I returned to San José and stayed at Hostel Urbano for a few days. This place belongs to the cousin of Mauricio, called Janey, and it was brand new. It had clearly entered the backpacker market as the finest hostel in San José (actually San Pedro) but was still refreshingly quiet. I would return there again and again and see it slowly become more well-known, and the friends I hung out with at the hostel would completely change the way I felt about San José. I started to relish coming back.
But for now it was time to return to San Miguel in Guanacaste to work at the Flying Scorpion for a month. I arrived to find Mike completely assimilated and essentially running the show, and he quickly trained me up before Rossi and Amanda headed to the States, after which began a month of craziness in paradise. The hotel was relatively basic, with just a handful of modest cabins and a few beach houses available, but it was the only hotel for miles around and is located on a long and pristine white sand beach at the end of a dirt track that hardly anyone seems to know about (for the time being). The atmosphere was so laid-back that it was almost horizontal and the large bar/reception area had all the ambiance of a teenager's bedroom, complete with hammocks, a pumping stereo system, a fully-stocked bar full of imported spirits, and no less than six Weimaraner dogs chilling out on mattresses spread about the floor. With the cash register buried under a pile of clothes next to a huge bong, and the accounts and reservation system merging into a complex collage of scraps of paper, calculators and pencils, there was essentially no visible evidence of organization; but, customers loved it and the place was booming. The winning combination of a secret location in paradise, cheap prices, charismatic staff, excellent surfing and tours, and some of the best food in the Nicoya Peninsula, tourists were getting exactly what they were looking for. People just kept coming back, and the hotel had become the no.1 in Guanacaste on Trip Advisor with an average 5 star rating.
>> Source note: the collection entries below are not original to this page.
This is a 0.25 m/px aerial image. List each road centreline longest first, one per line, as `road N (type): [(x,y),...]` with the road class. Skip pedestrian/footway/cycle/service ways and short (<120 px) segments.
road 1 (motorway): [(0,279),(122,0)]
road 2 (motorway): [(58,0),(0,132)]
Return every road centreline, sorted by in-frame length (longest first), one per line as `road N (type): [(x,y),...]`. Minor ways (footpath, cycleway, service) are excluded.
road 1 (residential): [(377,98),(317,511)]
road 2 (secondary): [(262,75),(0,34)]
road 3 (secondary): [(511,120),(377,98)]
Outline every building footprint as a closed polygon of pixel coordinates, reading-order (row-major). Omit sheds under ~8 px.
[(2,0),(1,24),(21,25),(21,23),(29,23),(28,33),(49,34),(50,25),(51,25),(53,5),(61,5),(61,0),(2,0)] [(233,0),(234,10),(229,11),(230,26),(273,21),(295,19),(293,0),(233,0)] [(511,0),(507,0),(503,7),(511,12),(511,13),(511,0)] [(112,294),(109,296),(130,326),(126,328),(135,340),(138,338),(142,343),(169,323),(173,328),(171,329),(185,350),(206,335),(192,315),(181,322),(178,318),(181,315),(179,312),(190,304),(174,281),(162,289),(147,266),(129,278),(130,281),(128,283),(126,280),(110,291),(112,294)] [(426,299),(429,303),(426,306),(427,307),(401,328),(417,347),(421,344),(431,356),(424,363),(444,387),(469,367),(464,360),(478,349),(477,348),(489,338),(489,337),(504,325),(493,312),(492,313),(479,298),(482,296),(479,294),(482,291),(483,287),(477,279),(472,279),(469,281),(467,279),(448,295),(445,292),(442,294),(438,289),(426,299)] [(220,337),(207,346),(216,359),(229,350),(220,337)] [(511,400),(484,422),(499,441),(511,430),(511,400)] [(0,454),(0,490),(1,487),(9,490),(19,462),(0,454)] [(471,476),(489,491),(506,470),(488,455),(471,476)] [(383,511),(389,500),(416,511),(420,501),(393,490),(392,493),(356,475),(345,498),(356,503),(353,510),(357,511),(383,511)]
We worked pretty hard, with many long hours spent hovering somewhere nearby the reception, but neither of us was complaining. In fact it was a real pleasure. We ate, drank and partied with the guests, and we got free surf lessons from an awesome Canadian couple who were running their tour business from the hotel, Con and Ingo. We raked in the tips and didn't pay for a thing. It was bliss, but I found it difficult to concentrate on my work for the turtle program, and so when the time came I was ready to leave. Mike, meantime, is still there!
Having spent February in dusty rain-free Guanacaste, it was time for me to head to the stormy Caribbean coast to work with Leatherbacks for a few weeks.